A energia elétrica, o gás e a comida
Há dez dias, a Petrobras anunciou o aumento do preço do GLP, o gás de cozinha, produto indispensável em milhares de cozinhas Brasil afora para que o almoço da família possa ser feito, mesmo existindo, ainda, quem precise usar lenha para preparar algo para comer. Dias antes, no final de junho, a Agência Nacional de Energia Elétrica (Aneel) informou que a conta de luz teria um acréscimo de R$ 1,88 a cada 100 kWh consumidos no mês de julho no Brasil. A cobrança adicional vai ocorrer por causa do acionamento da bandeira tarifária amarela. Segundo a agência, a previsão de chuva abaixo da média e a expectativa de aumento do consumo de energia justificam a tarifa extra. A luz elétrica não é um serviço de luxo, apesar de seu custo mensal e é, sim, uma necessidade das famílias, embora muita gente ainda use a luz de vela ou do lampião para iluminar suas humildes casas.
O problema é que uma pesquisa encomendada pelo Instituto Pólis e apresentada na quinta-feira passada revelou que 36% das famílias brasileiras gastam mais da metade do orçamento mensal com energia elétrica e gás de cozinha. Nas regiões norte e nordeste do País, esses gastos superam até as despesas com comida, comprometendo a segurança alimentar das famílias.
Os dados do levantamento Justiça Energética foram produzidos pelo Ipec — Inteligência em Pesquisa e Consultoria. O objetivo da pesquisa foi entender a opinião da população brasileira sobre o peso da energia elétrica e do gás de cozinha no orçamento familiar. A energia elétrica apareceu junto à alimentação como o principal fator de despesa na renda familiar de diversas classes sociais, evidentemente com peso maior nas famílias de baixa renda.
O grande dado da pesquisa é que a energia elétrica tem deixado a população brasileira mais pobre. Pagar a conta de luz tem sido um desafio para os mais pobres. 60% das famílias das classes D e E, com renda domiciliar de até um salário mínimo, declararam que a conta de luz está atrasada. A solução adotada por 30% dos entrevistados tem sido reduzir ou deixar de comprar alimentos básicos e bens de consumo.
A pesquisa perguntou às famílias o que fariam se pudessem reduzir os gastos com a conta de luz, mais de 50% dos entrevistados revelaram que comprariam alimentos. Sobre o resultado da pesquisa, Leonardo Araujo, da Frente Nacional dos Consumidores de Energia, afirmou que, atualmente, o consumidor paga duas vezes pela energia elétrica. “Ele paga a conta de luz que chega na casa dele, muitas vezes deixando de adquirir um alimento, e paga uma outra vez embutida no preço de produtos e serviços”, destacou.
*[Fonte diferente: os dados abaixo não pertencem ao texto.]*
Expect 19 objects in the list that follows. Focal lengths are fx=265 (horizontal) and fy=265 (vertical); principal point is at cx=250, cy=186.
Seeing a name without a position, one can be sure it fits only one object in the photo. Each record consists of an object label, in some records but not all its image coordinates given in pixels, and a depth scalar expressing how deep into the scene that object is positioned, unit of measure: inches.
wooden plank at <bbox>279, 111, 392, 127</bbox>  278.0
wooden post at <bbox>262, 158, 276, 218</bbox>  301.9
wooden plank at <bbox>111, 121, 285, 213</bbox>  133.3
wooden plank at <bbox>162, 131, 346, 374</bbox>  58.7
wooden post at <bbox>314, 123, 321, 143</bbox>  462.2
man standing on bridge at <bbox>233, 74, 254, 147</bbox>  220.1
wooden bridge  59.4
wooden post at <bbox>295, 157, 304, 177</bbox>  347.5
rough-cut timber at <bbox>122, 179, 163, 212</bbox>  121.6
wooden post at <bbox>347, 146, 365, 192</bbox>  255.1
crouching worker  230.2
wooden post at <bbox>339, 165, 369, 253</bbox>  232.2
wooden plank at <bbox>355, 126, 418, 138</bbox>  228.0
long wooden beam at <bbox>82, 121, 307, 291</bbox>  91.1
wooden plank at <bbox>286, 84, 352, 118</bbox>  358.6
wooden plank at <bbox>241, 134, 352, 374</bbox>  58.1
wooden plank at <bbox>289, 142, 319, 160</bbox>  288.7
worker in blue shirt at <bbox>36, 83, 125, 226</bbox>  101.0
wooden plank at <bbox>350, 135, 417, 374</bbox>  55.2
Um estudo da Associação Brasileira de Grandes Consumidores Industriais de Energia e de Consumidores Livres (Abrace) mostra que, além da energia recebida em casa, as famílias utilizam energia elétrica e o gás incorporados na produção das mercadorias e serviços que compõem a sua cesta de consumo. É a energia que está embutida nos bens e serviços consumidos. Fazem parte dessa energia, por exemplo, a eletricidade empregada nos frigoríficos para manter a carne fresca e nas panificadoras para assar o pão, a energia elétrica necessária na fabricação de produtos de higiene e limpeza ou a eletricidade e o gás contidos nos materiais de construção empregados numa reforma, mostra estudo da Abrace.
Já no café da manhã, o pãozinho de cada dia é um dos itens que mais sentem o peso do aumento das contas de energia — assim que sai do forno, 31% do preço final do pão são a energia e o gás usados em todo o processo de produção. O peso é ainda maior entre as carnes e o leite 33,3% do preço da gôndola são energia. O reflexo direto do custo da energia sobre os preços reflete, ainda, na cesta básica em outros exemplos de produtos e serviços, como é o caso do material escolar e do vestuário. Enfim, os preços tarifários pesam no custo de vida dos brasileiros e aparecem fortemente nos índices da inflação.